====== Supplied text

We found out the first hand about "This photography circle stuff is very much like high school/college greek popularity contests." We were not ready for that when we went to WPPI this year! Very discouraging. So happy to see that we aren't the only ones that feel this way. You are still one of the top photographers in our minds :)

(05.01.12 @ 09:26 AM)
Carrie Keenan:

I loved that you posted this! This was me, too only in reverse--I guess! I started my young career as an attoryney--in D.C. nontheless, and right on Capitol Hill--uhhh, yeah! I had arrived. :) Only same thing--emptiness. Had my life, career, finances, etc all planned out. But, thank the Lord, HE had other plans. I now live in a very small town, have 2 beautiful children, wonderful husband, and I'm a stay at home mom, building my photography (which NEVER crossed my mind to do...EVER!) at my and my children's pace. I make appointments solely based on and around their schedules. My heart and life has never been fuller! Funny how we think that fame and money will bring us what we want, and funny how we know it won't all in the same breath. I so enjoy your work and your heart!

(05.01.12 @ 09:32 AM)
LaCenda Hartman:

Lauren, I am a photographer in Amarillo. I have been taking pictures for 10 years and really needed this today! Thank you for being so open and sharing! Sometimes you feel you are the only one feeling this way or have felt this way and it is nice to know someone else has gone through these emotions. Thank you so much! Happy 8 Years! That is something to be proud of! I love your work and I too am a stay home mom and it is such a blessing! Hope you enjoy Olive Garden this is my girls and I's family place also!

(05.01.12 @ 09:55 AM)
Misty Smith:

I've been following you for a really long time and you've always been an inspiration to me. It's been fun to see someone my age going through the same things as me and to see how grounded you have stayed. I think you have the perfect balance that everyone wishes to find, or at least I do :) Happy 8 years!

(05.01.12 @ 10:04 AM)
Jennifer Ball:

wow, you have NO idea how much I needed to read this. I met you at the last LAW (you drew the flower thing in my book for Davina lol)... anyways... i've been struggeling with alot of the very things you have talked about and am thankful for being so transparent. God has a mysterious way of getting us to evaluate our life...he is so good. Thank you for wonderful post... and baby Soloman is adorable!

(05.01.12 @ 10:14 AM)
Kim:

I definitely needed to hear this! Thanks for sharing, Lauren!

(05.01.12 @ 10:23 AM)
jb:

you're a world-changing, apathy-shaking beacon of courage - i'm inspired! thanks, auntie :)

(05.01.12 @ 10:28 AM)

============
====== Data block

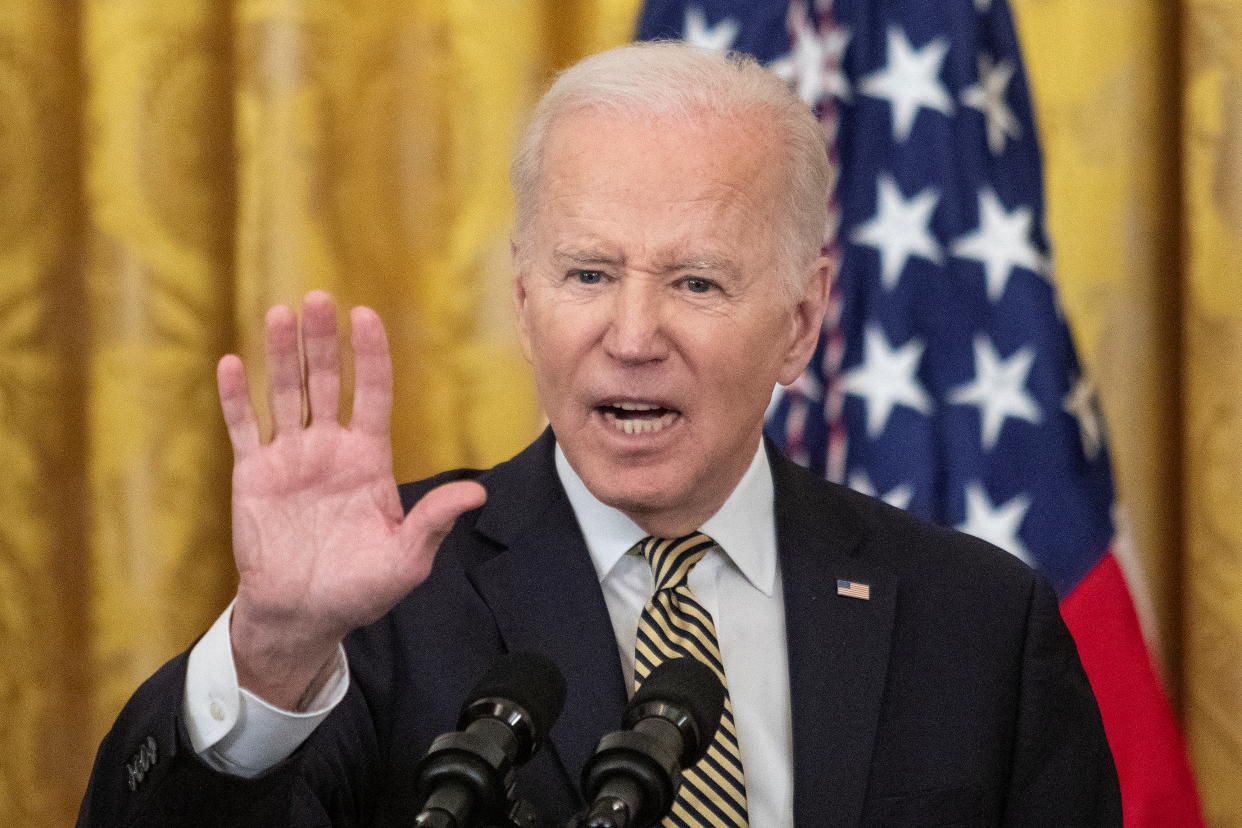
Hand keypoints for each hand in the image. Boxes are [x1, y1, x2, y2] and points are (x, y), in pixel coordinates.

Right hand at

============

▸ **Task objective**: Copy word for word the part of the blog comments starting with "Lauren, I am" and going on through "family place also!".

▸ **Result of the task**:
Lauren, I am a photographer in Amarillo. I have been taking pictures for 10 years and really needed this today! Thank you for being so open and sharing! Sometimes you feel you are the only one feeling this way or have felt this way and it is nice to know someone else has gone through these emotions. Thank you so much! Happy 8 Years! That is something to be proud of! I love your work and I too am a stay home mom and it is such a blessing! Hope you enjoy Olive Garden this is my girls and I's family place also!